The encoder hardware consists of an IR break-beam sensor (digikey: OR518-ND) connected to a ripple-carry counter. The purpose of the counter is to offload the actual counting from the microcontroller because the microcontroller can only poll the pins and has the potential to miss counts. With the hardware counters, we can feed them a signal up to a few megahertz with no problems. So, the encoders on the wheel will be very precise, along the lines of 100 counts/revolution (before actually working the numbers). All while the basic stamp gets a nicely formed digital signal from the counters. Only one of the output lines from the counters will be hooked up to the microcontroller. Each consecutive output on the counter will toggle at half the speed of the last with twice the period, so we can choose which of those pins gives the processor enough time to count without compromising resolution.
So, the code we will be using will setup the polled interrupts on the counter input pins of the basic stamp.
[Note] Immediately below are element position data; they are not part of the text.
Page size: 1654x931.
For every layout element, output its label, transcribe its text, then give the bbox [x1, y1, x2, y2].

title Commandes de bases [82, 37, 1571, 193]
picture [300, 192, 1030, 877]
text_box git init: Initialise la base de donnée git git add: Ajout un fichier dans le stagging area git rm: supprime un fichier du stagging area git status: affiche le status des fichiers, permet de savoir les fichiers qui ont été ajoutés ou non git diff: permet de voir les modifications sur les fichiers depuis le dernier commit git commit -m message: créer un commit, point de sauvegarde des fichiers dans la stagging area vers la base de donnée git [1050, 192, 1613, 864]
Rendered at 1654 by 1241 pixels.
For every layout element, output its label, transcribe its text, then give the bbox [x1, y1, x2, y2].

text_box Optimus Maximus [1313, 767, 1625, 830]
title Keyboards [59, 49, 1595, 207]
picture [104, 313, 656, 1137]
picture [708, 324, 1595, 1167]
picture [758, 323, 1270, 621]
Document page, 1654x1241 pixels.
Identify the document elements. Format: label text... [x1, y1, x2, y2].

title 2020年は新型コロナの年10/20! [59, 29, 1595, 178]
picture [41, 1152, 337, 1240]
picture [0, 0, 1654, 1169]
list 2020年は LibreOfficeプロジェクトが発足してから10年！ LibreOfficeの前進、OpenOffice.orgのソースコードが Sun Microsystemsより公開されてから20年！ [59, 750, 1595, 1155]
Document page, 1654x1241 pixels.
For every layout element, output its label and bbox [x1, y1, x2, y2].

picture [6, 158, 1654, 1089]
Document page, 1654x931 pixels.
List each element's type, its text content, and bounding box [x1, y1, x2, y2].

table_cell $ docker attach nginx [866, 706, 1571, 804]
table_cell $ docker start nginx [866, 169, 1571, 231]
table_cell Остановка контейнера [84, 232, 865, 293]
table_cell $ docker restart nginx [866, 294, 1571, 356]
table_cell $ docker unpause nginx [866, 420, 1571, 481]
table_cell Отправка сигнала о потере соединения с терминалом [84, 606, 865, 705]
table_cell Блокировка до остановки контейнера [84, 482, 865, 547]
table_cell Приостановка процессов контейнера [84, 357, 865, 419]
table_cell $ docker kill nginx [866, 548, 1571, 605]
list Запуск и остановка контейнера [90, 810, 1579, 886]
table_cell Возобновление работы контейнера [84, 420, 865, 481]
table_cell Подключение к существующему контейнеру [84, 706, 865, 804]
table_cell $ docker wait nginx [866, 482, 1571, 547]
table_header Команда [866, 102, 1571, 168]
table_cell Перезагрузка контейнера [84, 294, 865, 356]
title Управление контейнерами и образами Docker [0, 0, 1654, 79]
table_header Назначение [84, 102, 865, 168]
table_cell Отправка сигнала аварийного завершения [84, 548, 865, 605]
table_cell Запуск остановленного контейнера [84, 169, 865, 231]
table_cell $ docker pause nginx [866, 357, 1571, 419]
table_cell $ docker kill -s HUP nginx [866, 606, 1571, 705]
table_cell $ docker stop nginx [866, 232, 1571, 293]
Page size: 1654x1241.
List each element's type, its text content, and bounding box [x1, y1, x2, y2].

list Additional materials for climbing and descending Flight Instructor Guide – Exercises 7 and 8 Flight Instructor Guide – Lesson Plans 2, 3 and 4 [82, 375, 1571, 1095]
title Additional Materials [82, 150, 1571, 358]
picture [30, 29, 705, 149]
Then whenever a rising edge occurs, the stamp will run the interrupt page of code that polls the pins to see which encoder caused the interrupt, then add 1 to the corresponding variable location (in scratchpad ram).
good luck.
-Craig
I’m on a roll this morning. I can’t pass this one up. If you connect your BS2p to the RC’s programming port, you can send the data in via serial. Same with the PIC. I intend to use at least one, probably more, PIC chips on our robot. After all, a good copy of PicBasic and you might as well be using a Stamp 1 
Can’t hook up to the programming port. Sorry dude. Gotta figure out another way to do it.
(I’m 90% sure the rules prohibit this)
*Originally posted by Jeff McCune *
Can’t hook up to the programming port. Sorry dude. Gotta figure out another way to do it.
It was illegal…until last night. Team update 6 makes it legal to hook into the programming port (which can be used as a normal serial port). 
Fascinating. That opens to possibility for a lot of cool stuff then.
:mad: In the usual FIRST elegance, that rule change would have been useful to know 3 weeks ago… it would have saved much development time, as well as lots of money…
I love FIRST.
-Craig